On Sunday, a truck exploded at a checkpoint in Sebha, southern Libya, killing at least two persons, including a senior police officer, according to local police, city officials, and doctors. The explosion was caused by a suicide bomber in Sebha, a security source claimed and according to libyanexpress.com.
Al-Senussi Saleh, Director of the Sebha Security Directorate, was quoted by Sebha Council as claiming that the vehicle used in the attack was a pickup truck (Canter) transporting a scrap automobile that turned out to have explosives hidden beneath.

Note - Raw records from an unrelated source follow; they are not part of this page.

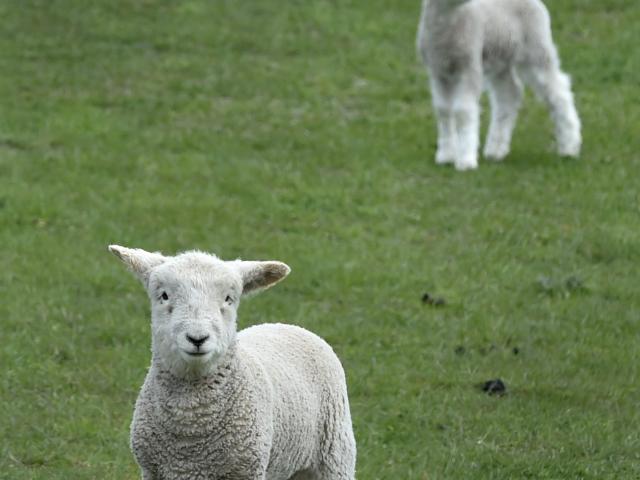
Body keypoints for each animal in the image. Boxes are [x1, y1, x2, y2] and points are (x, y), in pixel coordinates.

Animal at [108, 245, 356, 480]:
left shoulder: (247, 469)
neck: (190, 426)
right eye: (164, 296)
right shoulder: (152, 470)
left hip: (335, 455)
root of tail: (288, 325)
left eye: (229, 299)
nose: (197, 339)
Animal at [417, 0, 582, 170]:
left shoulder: (470, 68)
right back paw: (496, 150)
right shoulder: (438, 72)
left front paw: (466, 160)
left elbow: (463, 111)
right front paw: (446, 155)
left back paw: (569, 147)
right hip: (501, 59)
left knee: (559, 92)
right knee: (509, 95)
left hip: (536, 48)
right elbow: (443, 110)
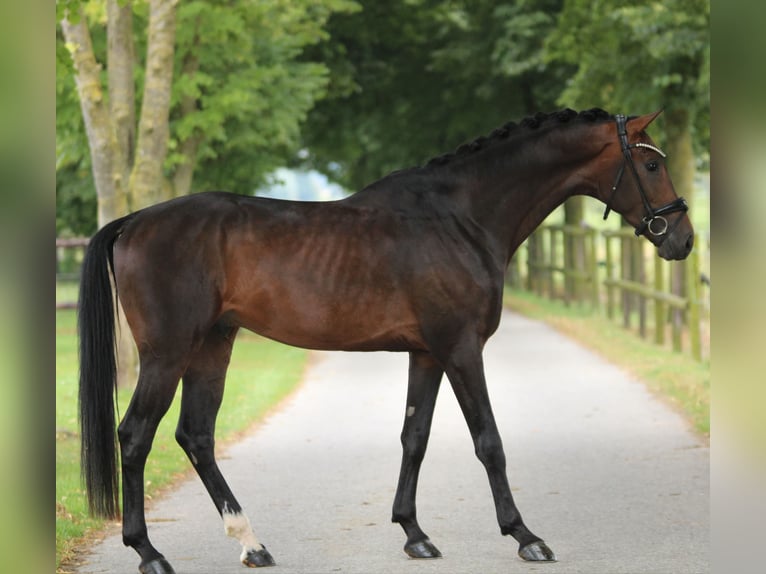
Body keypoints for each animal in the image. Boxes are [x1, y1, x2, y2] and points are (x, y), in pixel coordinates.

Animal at [78, 109, 696, 574]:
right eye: (650, 163)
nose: (683, 239)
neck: (459, 217)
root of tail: (134, 221)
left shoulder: (426, 353)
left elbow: (414, 437)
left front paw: (414, 533)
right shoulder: (461, 348)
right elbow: (488, 440)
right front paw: (525, 535)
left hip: (213, 345)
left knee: (197, 436)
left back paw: (251, 544)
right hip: (167, 353)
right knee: (135, 436)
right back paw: (150, 553)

He declared that the bombing of the Mazig checkpoint, north of Sabha and on the road to Brak, was a “terrorist operation carried out by a suicide bomber”, which killed two Directorate workers and injured four others.
Islamic State (ISIS) claimed responsibility for the attack late on Sunday and said that one of its terrorists rushed the control point and detonated the bomb that claimed two lives and injured more.
A decade of chaos and murder has been wreaked in Libya since the ousting of Muammar Gaddafi by the NATO-baked rebellion in 2011, but this year, after countless conflicts and failed transitions of power the country’s two main warring sides agreed to a new administration.
However, while the creation of a unified administration and an incentive for national elections in December is considered as the best hope for a long-term political solution, the process is still challenged.
Local armed groups are still controlling the majority of the land, international forces have not withdrawn foreign fighters from the front lines, while significant players dispute the management of the economic resources of oil-rich Libya.